If you were thinking about getting wasted at a hot spring you will soon see a bunch of signs telling you not to even think about it. No hot spring cops will inspect your car for bongs or psilocybin-infused honey. No one will sniff your Klean Kanteen, and say “Ma’am, this is vodka, we’re going to have to ask you to leave.” Still, it’s clear if you walked around that place visibly wasted you would find yourself ushered out of the gates by someone who never gets wasted and is therefore always in the same mood and sees no difference between kicking you out and not kicking you out. As said gates closed behind you, you might look back at them and say to yourself “Is there a law in Northern California that in every county no less than sixty percent of metal gates must be decorated wth metal dragons, with metal flames coming out of their mouths?”
So, there is natually hot water here, from hot springs. There is also a cold pool. This might be natural too. Who Knows. Pools everywhere and clothing optional means you will see lots of penises.
You may be disturbed at the number of times the phrase “a grower not a shower” goes through your mind, even though you think you’re not actually looking and even if you imagined you would have more interesting thoughts, like, “Wow, that guy has giant nuts.”
Some people at this place will smile at you when you walk by, most of them will not because the only person who gets to smile in contemplation is the Buddha and that’s because he has it figured out. Other people do not have the luxury of smiling.

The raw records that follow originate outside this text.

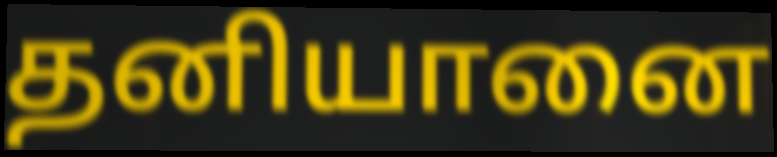
தனியானைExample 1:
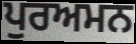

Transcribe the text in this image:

ਪੁਰਅਮਨ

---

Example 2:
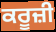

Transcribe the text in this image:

ਕਰੂਜ਼ੀ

They will smile when they know what the meaning of life is and not a moment sooner.
There’s a lot of groaning here. People groan because of the relief of the warm water. They groan because the super hot water seems deadly and the super cold water is just so cold, and what if getting in it is just a waste of time for your personal development. There’s a sign that says no sexual activity in the meditation pool! The pool is full of people who are legally not having sex but whose genitals are touching.

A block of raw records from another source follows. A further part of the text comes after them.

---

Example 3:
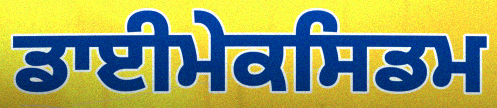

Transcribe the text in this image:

ਡਾਈਮੇਕਸਿਡਮ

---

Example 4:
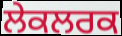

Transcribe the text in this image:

ਲੇਕਲਰਕ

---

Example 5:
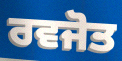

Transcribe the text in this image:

ਰਵਜੋਤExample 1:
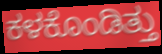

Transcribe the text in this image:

ಕಳಕೊಂಡಿತ್ತು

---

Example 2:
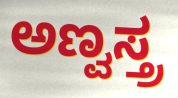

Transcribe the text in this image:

ಅಣ್ವಸ್ತ್ರ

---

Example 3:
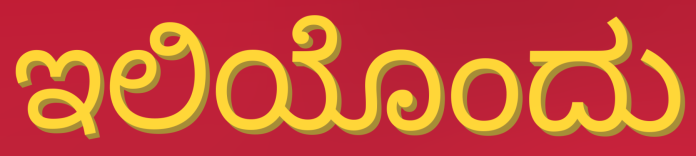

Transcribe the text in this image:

ಇಲಿಯೊಂದು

A friend arrives late. You will tell her about the no sex sex pool, hoping to make her laugh. She thinks you’re judging people. She thinks you’re Against It. You’re not. You’re just laughing, but you have made a grave error, you have tried to laugh in Northern California near a natural spring.
How dare you.
Best eavesdrop of the weekend: “I don’t want to get paid for my bliss, I want to get paid for my pleasure,” but this was at the food truck, down the hill. The Badger heard it, of course, the lucky bastard.
Love this one. You’re so astute
Love this “…Michael Pollan telling everyone what to eat or what drugs to take in small amounts to save Berkeley.”